Should I feel weird about my husband’s grooming situation when he was young with a family friend if he doesn’t feel weird about it? He’s mid-thirties. He’s known this woman since he was seven and she used to babysit for him. She was a family friend. Once she returned to England, my husband went to visit her when he turned eighteen. They wound up having a lot of crazy sex. It squicks me out because she is one of his mom’s best friends and his mom is constantly bringing this woman up in conversation (she doesn’t know) and because I’ve had similar experiences where people who were friends of my parents (people I looked up to) made passes at me later, which shattered my feelings towards them. I met this woman once when she stayed with us a couple days. She was cold towards me, despite me trying hard to make her feel welcome. (I think she was trying to get a read on whether I knew or not, hence her cold behavior.) I have held my tongue the last four years, and I want to continue to hold my tongue, but I feel like she had to have been grooming my husband when he was a child for this to have happened. I am not a jealous person. (My husband had an ex in our wedding party!) and I suppose it’s possible my strong reaction is based on my own feelings about my own experiences. But this whole thing is weird, right?

Think Of England

I don’t think “grooming” is the right word to describe your husband’s situation.

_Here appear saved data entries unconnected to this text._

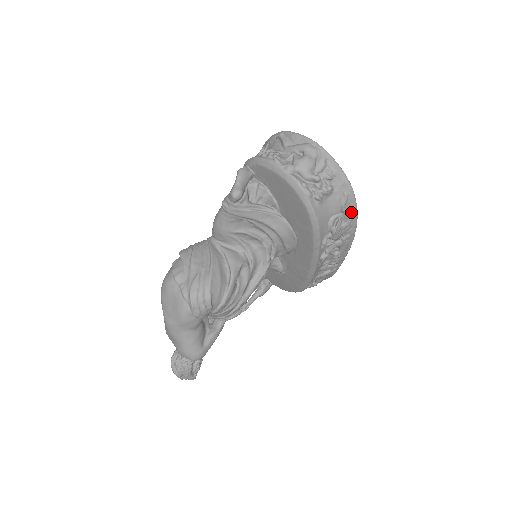
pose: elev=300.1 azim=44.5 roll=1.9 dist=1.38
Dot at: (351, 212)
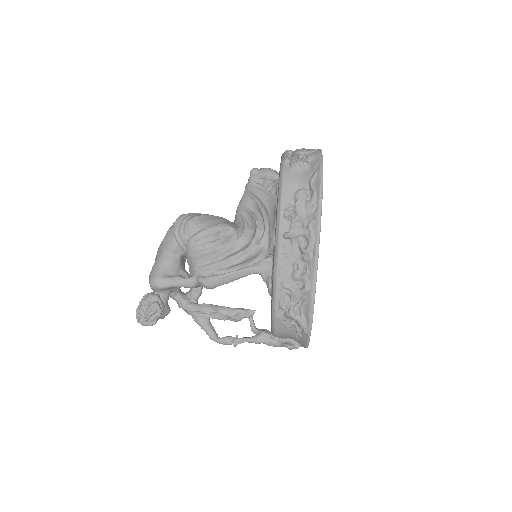
Dot at: (317, 190)
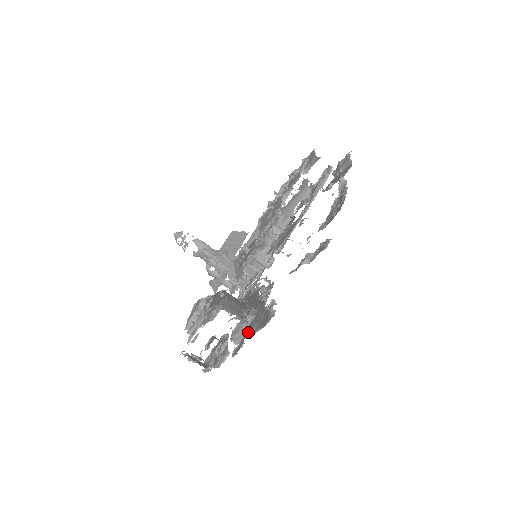
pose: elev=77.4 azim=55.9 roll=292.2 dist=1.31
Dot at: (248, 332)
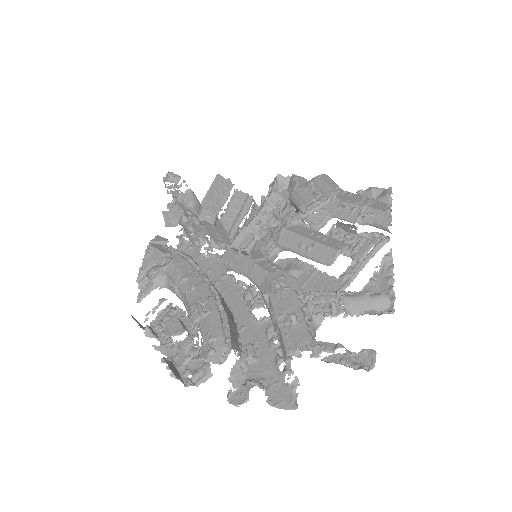
Dot at: (252, 384)
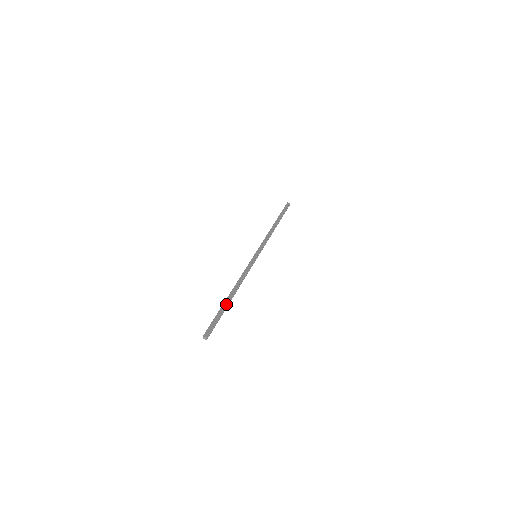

Now, I realize words don’t have fixed meanings anymore, TOE, but I feel like this particular word — when used to refer to the actions of adults who sexually violate children and not giant machines that prepare ski slopes — still means something very specific. When a pedophile insinuates himself into a family’s life, earning the trust of the parent or parents and the affections of the child, that is a grooming situation. To be sexually abused by someone you thought you could trust adds another layer of trauma for the victim. Worse yet, children being sexually abused by skilled groomers often feel so conflicted about the abuse (or even complicit in it, as was the case with all those pre-gay boys molested by Catholic priests) that they can’t bring themselves to tell their parents what is going on. In some truly horrifying cases, children who did go to their parents weren’t believed.

Your husband was not a child when he had a bunch of crazy sex with this woman. You don’t mention how much time passed between this woman returning to England and your husband going to see her when he was eighteen, a detail that, while not exculpatory, does seem relevant. Because if they knew each other when your husband was a small child and then reunited years later (a decade later?) when your husband was legally an adult… yeah… that doesn’t make all that crazy sex any less (pick your word) squicky, icky, gross, weird, etc. But it sounds less like grooming and more like two adults doing something that would make all the other adults in their lives feel uncomfortable… if all those other adults knew about it… which, ideally, none of those other adults would.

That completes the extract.